KPK Harap Pemerintah Tinjau Kembali Kenaikan Iuran BPJS Kesehatan Sejumlah warga mengantre di kantor Badan Penyelenggaraan Jaminan Sosial (BPJS) Cabang Medan, Sumatera Utara, Kamis (14/5/2020). ANTARA FOTO/Septianda Perdana/nz.

MerahPutih.com - Komisi Pemberantasan Korupsi (KPK) berharap pemerintah dapat meninjau kembali keputusan untuk menaikkan iuran BPJS Kesehatan. Pasalnya, berdasarkan Kajian Tata Kelola Dana Jaminan Sosial (DJS) Kesehatan yang dilakukan KPK, akar masalah yang ditemukan adalah tata kelola yang cenderung inefisien dan tidak tepat yang mengakibatkan defisit BPJS Kesehatan.

"Sehingga kami berpendapat bahwa solusi menaikkan iuran BPJS sebelum ada perbaikan sebagaimana rekomendasi kami, tidak menjawab permasalahan mendasar dalam pengelolaan dana jaminan sosial kesehatan," kata Wakil Ketua KPK Nurul Ghufron dalam keterangannya, Jumat (15/5).

Baca Juga:

Ramal Nasib Perpres Kenaikan BPJS, NasDem: Besar Kemungkinan Dibatalkan Lagi

Bahkan, kata Ghufron, kenaikan iuran BPJS Kesehatan dipastikan akan memupus tercapainya tujuan jaminan sosial yang diamanatkan Undang-Undang No 40 Tahun 2004 bahwa jaminan sosial adalah bentuk perlindungan sosial untuk menjamin seluruh rakyat agar dapat memenuhi kebutuhan dasar hidupnya yang layak.

Wakil Ketua KPK Nurul Ghufron. (ANTARA/Benardy Ferdiansyah)
Wakil Ketua KPK Nurul Ghufron. (ANTARA/Benardy Ferdiansyah)

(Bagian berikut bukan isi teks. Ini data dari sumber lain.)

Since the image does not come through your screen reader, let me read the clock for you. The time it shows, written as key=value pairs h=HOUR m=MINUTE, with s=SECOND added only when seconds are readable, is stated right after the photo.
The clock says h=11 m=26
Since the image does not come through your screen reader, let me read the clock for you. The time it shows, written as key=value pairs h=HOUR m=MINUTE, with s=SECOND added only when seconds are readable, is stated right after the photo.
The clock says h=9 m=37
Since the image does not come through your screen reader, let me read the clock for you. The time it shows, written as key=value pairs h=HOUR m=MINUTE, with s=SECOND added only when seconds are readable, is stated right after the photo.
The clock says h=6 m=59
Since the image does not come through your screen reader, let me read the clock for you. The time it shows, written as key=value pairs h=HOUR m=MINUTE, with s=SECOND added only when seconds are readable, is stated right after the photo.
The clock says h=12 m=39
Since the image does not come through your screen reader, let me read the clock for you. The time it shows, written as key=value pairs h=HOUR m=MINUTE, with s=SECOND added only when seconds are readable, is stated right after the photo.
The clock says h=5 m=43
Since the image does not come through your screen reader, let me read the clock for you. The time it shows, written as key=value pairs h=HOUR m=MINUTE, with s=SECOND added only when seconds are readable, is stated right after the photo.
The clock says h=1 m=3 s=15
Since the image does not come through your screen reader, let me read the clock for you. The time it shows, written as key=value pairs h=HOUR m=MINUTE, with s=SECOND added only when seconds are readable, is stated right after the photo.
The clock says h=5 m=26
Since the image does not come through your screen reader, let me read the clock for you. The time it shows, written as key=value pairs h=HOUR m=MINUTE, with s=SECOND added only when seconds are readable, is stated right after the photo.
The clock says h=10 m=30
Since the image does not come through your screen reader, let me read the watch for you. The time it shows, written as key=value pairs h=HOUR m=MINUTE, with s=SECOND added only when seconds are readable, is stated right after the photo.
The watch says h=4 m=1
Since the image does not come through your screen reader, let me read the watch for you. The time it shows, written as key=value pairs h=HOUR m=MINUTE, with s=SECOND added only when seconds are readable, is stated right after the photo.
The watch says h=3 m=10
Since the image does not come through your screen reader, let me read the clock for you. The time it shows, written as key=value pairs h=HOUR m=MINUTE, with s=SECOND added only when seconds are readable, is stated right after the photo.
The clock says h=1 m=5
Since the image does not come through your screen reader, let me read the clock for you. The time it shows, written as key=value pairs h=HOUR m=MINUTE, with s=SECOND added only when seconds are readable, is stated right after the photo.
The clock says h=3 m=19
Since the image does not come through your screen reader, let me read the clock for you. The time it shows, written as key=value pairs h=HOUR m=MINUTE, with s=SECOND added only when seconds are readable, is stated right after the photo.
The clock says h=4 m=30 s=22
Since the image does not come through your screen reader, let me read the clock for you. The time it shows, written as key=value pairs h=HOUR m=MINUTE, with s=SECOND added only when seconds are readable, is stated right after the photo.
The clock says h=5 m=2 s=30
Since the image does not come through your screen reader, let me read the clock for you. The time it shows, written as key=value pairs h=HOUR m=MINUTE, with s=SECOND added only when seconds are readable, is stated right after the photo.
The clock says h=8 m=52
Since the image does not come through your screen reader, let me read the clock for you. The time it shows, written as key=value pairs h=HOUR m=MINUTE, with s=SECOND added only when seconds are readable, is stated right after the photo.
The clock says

"Sehingga keikutsertaan dan perlindungan bagi seluruh rakyat Indonesia adalah indikator utama suksesnya perlindungan sosial kesehatan. Dengan menaikkan iuran di kala kemampuan ekonomi rakyat menurun, dipastikan akan menurunkan tingkat kepersertaan seluruh rakyat dalam BPJS," ungkapnya.

Baca Juga:

Penaikan Iuran BPJS Kesehatan, Presiden Jokowi Dicap Otoriter

Sementara, lanjut Ghufron, akar masalah defisit BPJS disebabkan karena permasalahan inefisiensi dan penyimpangan (fraud) sehingga kenaikan iuran BPJS tanpa ada perbaikan tata kelola BPJS tidak akan menyelesaikan masalah.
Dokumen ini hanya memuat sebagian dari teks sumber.